(Stored data)
[Start of Attachment]

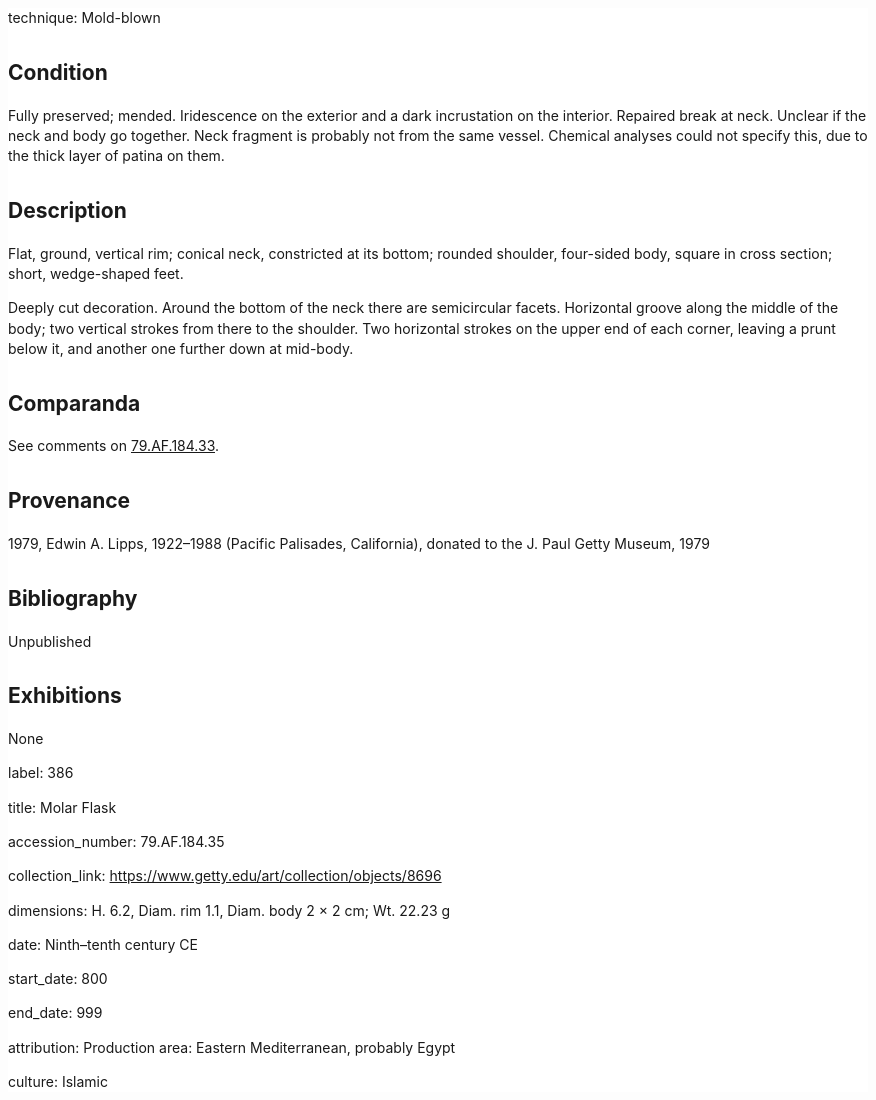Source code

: technique: Mold-blown

## Condition

Fully preserved; mended. Iridescence on the exterior and a dark incrustation on the interior. Repaired break at neck. Unclear if the neck and body go together. Neck fragment is probably not from the same vessel. Chemical analyses could not specify this, due to the thick layer of patina on them.

## Description

Flat, ground, vertical rim; conical neck, constricted at its bottom; rounded shoulder, four-sided body, square in cross section; short, wedge-shaped feet.

Deeply cut decoration. Around the bottom of the neck there are semicircular facets. Horizontal groove along the middle of the body; two vertical strokes from there to the shoulder. Two horizontal strokes on the upper end of each corner, leaving a prunt below it, and another one further down at mid-body.

## Comparanda

See comments on [79.AF.184.33](#cat).

## Provenance

1979, Edwin A. Lipps, 1922–1988 (Pacific Palisades, California), donated to the J. Paul Getty Museum, 1979

## Bibliography

Unpublished

## Exhibitions

None

label: 386

title: Molar Flask

accession_number: 79.AF.184.35

collection_link: <https://www.getty.edu/art/collection/objects/8696>

dimensions: H. 6.2, Diam. rim 1.1, Diam. body 2 × 2 cm; Wt. 22.23 g

date: Ninth–tenth century CE

start_date: 800

end_date: 999

attribution: Production area: Eastern Mediterranean, probably Egypt

culture: Islamic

[End of Attachment]

Your assignment:
Edit the items by replacing "Mold-blown" with "Free-blown" and leave every other part unchanged. Omit the pictures from your version.

Output below:
Source code

: technique: Free-blown

## Condition

Fully preserved; mended. Iridescence on the exterior and a dark incrustation on the interior. Repaired break at neck. Unclear if the neck and body go together. Neck fragment is probably not from the same vessel. Chemical analyses could not specify this, due to the thick layer of patina on them.

## Description

Flat, ground, vertical rim; conical neck, constricted at its bottom; rounded shoulder, four-sided body, square in cross section; short, wedge-shaped feet.

Deeply cut decoration. Around the bottom of the neck there are semicircular facets. Horizontal groove along the middle of the body; two vertical strokes from there to the shoulder. Two horizontal strokes on the upper end of each corner, leaving a prunt below it, and another one further down at mid-body.

## Comparanda

See comments on [79.AF.184.33](#cat).

## Provenance

1979, Edwin A. Lipps, 1922–1988 (Pacific Palisades, California), donated to the J. Paul Getty Museum, 1979

## Bibliography

Unpublished

## Exhibitions

None

label: 386

title: Molar Flask

accession_number: 79.AF.184.35

collection_link: <https://www.getty.edu/art/collection/objects/8696>

dimensions: H. 6.2, Diam. rim 1.1, Diam. body 2 × 2 cm; Wt. 22.23 g

date: Ninth–tenth century CE

start_date: 800

end_date: 999

attribution: Production area: Eastern Mediterranean, probably Egypt

culture: Islamic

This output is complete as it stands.